Avec huit agents et 11 millions d'euros par an, le FNP remplit trois missions : développer un système d'information sur les AT/MP ; conseiller et financer des démarches de prévention et élaborer des recommandations d'actions. Dans la FPT, la majorité des démarches portent sur une évaluation préalable des risques. « Concernant les risques psychosociaux, les collectivités s'adressent souvent à nous pour un problème très ciblé, addiction des agents ou violence sur des personnels d'accueil, par exemple, relève Michel Rouland, chargé de développement au FNP. Notre rôle est, chaque fois, d'amener les acteurs à s'interroger sur l'organisation globale. »

Risque routier

En 2009, le Fonds a conforté son partenariat avec les principaux acteurs de prévention, comme l'INRS, l'Anact, l'Afsset ou la Cnamts. Ainsi, sur le risque routier professionnel, il collabore à une politique commune aux quatre régimes de protection sociale, avec la délégation interministérielle à la sécurité routière.
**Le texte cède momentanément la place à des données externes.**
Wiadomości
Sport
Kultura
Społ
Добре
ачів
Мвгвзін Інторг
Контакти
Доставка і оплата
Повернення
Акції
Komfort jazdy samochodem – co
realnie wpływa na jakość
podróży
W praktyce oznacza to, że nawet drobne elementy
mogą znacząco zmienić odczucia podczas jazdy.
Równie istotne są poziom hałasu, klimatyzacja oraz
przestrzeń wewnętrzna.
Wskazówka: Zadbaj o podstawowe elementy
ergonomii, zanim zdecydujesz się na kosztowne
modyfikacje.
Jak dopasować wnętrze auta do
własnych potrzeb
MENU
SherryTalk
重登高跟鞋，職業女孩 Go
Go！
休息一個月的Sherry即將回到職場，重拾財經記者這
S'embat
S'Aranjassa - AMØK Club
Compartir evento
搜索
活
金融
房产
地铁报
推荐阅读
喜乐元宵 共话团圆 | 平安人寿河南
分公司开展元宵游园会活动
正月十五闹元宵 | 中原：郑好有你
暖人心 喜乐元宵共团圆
Un travail est aussi lancé sur la collecte des ordures ménagères, « très accidentogène », selon Nadim Fares, et qui implique à la fois le secteur public et, via l'intérim et la sous-traitance, le privé.

FLORENCE ROUX

Pour en savoir plus : < http://fnp.cnracl.fr >

L'essentiel

1 Les transformations de la fonction publique territoriale engendrent de nouveaux risques pour la santé des agents, notamment liés à la souffrance psychique.

2 Symptôme : l'absentéisme pour raison de santé est plus élevé que dans la fonction publique d'Etat.

3 Un accord sur la santé et la sécurité au travail dans la fonction publique vise à améliorer la prévention et dote les collectivités de plus de 50 agents de CHSCT.